Monochrome: Painting in Black and White
The National Gallery in London explores works by famous painters from the Middle Ages through to the 21st century, showing paintings in monochrome.
The National Gallery in London opened its doors to public on October 30. For a limited period only, visitors can view over 50 painted objects created by artists from the Middle ages through to the 21st century.
The theme of the exhibition explores black and white paintings created over 700 years. Some of the artworks will jostle the attention of art lovers, highlighting famous European masters, including Van Eyck, Dürer and Rembrandt.
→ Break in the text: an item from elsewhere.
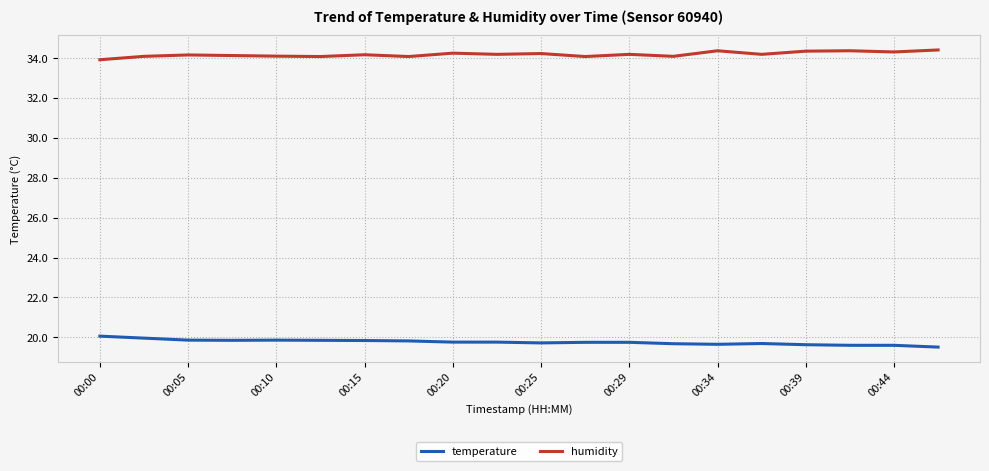

Rank the series by their average value, from lowest to highest.

temperature, humidity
They sit alongside artworks by modern artists such as Gerhard Richter, Chuck Close and Bridget Riley.
There are seven rooms delivering an aspect of painting in black, white and grey; enter each room and discover amazing guest experiences. For example, one of the rooms feature “grisaille”, which is a painting technique that uses natural greyish colour.
This method is popular with the early Flemish painters such as Hubert and Jan van Eyck who created “The Ghent Altarpiece” for the cathedral at Ghent during the 15th century. The technique has also been used to reproduce on classical wall sculpture and ceiling images towards the late 18th century, and later, on photography and film.
“The use of minimal colour is also seen in works by Ellsworth Kelly, Frank Stella and Cy Twombly, where it is used to maximise impact in abstract work.” – AFP Relax News
The term “Monochrome” does not only represent black and white. Olafur Eliasson’s immersive light installation “Room for one colour” is an example of the use of a single colour tone to flood the room with yellow light.